**Texto do exercício:**
*-*-*
Não vão impor o Cristianismo. Vão levar Jesus Cristo, vão evangelizar. Lutam para que o índio seja livre, têm para ele uma palavra amiga, querem batizá-lo. E enfrentam o colonizador português: “Ou mudas de vida ou não te dou a absolvição”. Era uma posição muito diferente, da qual decorreu uma situação tão difícil que eles foram uma vez expulsos de São Paulo, exatamente por serem contrários a essa escravização.

Os jesuítas tinham um modo de agir diferente, que privilegiava a pessoa. Assim, o Pe. Anchieta estudou o idioma indígena e compôs a gramática da língua então mais falada na costa do Brasil, encenou peças teatrais, usou toda a sua cultura como instrumento para a catequese do índio. Agiu também no campo da medicina. Chegou à América sabendo fazer sangria – trouxe o seu canivetinho… -, mas observou que os pajés usavam raízes, folhas e argila, e dava certo! Aprendeu, então a empregar também esses recursos. Ou seja, ele era mestre, mas procurava aprender, assumia também uma posição de discípulo. Isso denota grandeza.entrevista_padre_cesar_augusto_dos_santos2.JPG

Agora, quando perceberam a impossibilidade de impedir os portugueses de caçarem índios para escravizá-los, os jesuítas tiveram a ideia de reuni-los em aldeias. Nasceram assim os Aldeamentos. Foi uma coisa boa? Sim, mas perigosa e com uma falha. Por um lado, eles protegiam os índios, e até facilitavam a catequese; por outro, porém, os indígenas perdiam a cultura da respectiva tribo, e inclusive anulava-se a liderança do cacique. Então, foi uma atitude muito boa dos missionários, mas acarretou essas consequências. Com nossos conhecimentos de antropologia e de sociologia, hoje vemos isso, mas os jesuítas de então não percebiam.

Pode dizer algo sobre seus numerosos milagres?

Vejamos alguns desses milagres, feitos com o objetivo de ajudar os outros. Certo dia, ele encontrou um menino índio com uma feia ferida no rosto, talvez um câncer de pele. Anchieta obteve sua pronta cura rezando sobre ele palavras do Evangelho. Noutra ocasião, estava na praia de Bertioga quando viu uma baleia começar a “brincar” com uma canoa que se encontrava em lugar perigoso, pondo os tripulantes em risco de vida. O santo, então, ordenou ao cetáceo: “Vai embora!”. E este obedeceu. Também a natureza dobrava-se ao poder de suas orações. Na hora prevista para a encenação de uma peça teatral catequética ao ar livre, toldou-se o horizonte de pesadas nuvens, sinal de muita chuva. Só Anchieta não se preocupava: “Não vai chover!”. E assim aconteceu. Quando terminou a peça e todos tiveram tempo para chegar à respectiva casa… desabou o temporal.

Dou agora meu testemunho pessoal: ele é grande intercessor junto de Deus! Quando preciso, rezo a ele e obtenho o que peço. Muito tranquilo, Anchieta escuta o pedido e o leva a Deus. E Deus o atende.
*-*-*
**Trechos dos dados:**
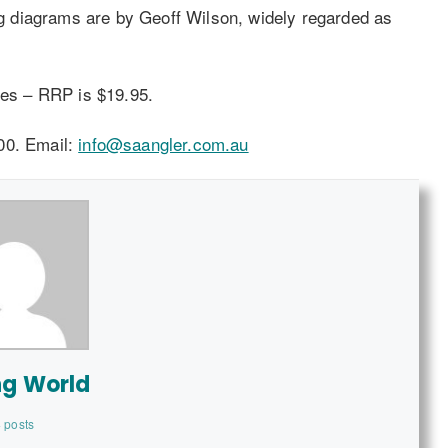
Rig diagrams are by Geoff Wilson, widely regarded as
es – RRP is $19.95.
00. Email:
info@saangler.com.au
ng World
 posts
*-*-*
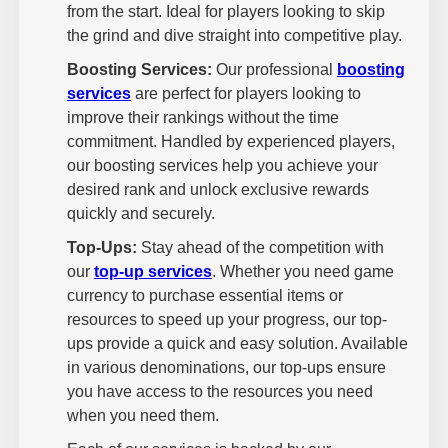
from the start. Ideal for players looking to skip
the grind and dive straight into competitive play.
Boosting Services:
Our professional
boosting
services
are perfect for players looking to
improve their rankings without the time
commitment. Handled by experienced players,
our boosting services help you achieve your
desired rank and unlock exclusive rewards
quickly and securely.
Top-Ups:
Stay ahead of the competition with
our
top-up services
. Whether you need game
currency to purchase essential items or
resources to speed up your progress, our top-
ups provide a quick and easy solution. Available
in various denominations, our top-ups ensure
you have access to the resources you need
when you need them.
*-*-*
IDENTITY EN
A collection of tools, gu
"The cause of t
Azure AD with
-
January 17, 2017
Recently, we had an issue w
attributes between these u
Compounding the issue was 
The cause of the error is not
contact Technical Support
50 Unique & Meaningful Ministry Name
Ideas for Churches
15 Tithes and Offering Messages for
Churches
*-*-*
**Tarefas a realizar:**
A: Reproduza fielmente o trecho do texto sobre os jesuítas e Anchieta que vai de "Não vão impor" até "a essa escravização.", inclusive.
B: Enumere todos os recursos que, segundo o texto sobre os jesuítas e Anchieta, os pajés usavam.

**Respostas escritas:**
A:
Não vão impor o Cristianismo. Vão levar Jesus Cristo, vão evangelizar. Lutam para que o índio seja livre, têm para ele uma palavra amiga, querem batizá-lo. E enfrentam o colonizador português: “Ou mudas de vida ou não te dou a absolvição”. Era uma posição muito diferente, da qual decorreu uma situação tão difícil que eles foram uma vez expulsos de São Paulo, exatamente por serem contrários a essa escravização.

B: Raízes, folhas e argila.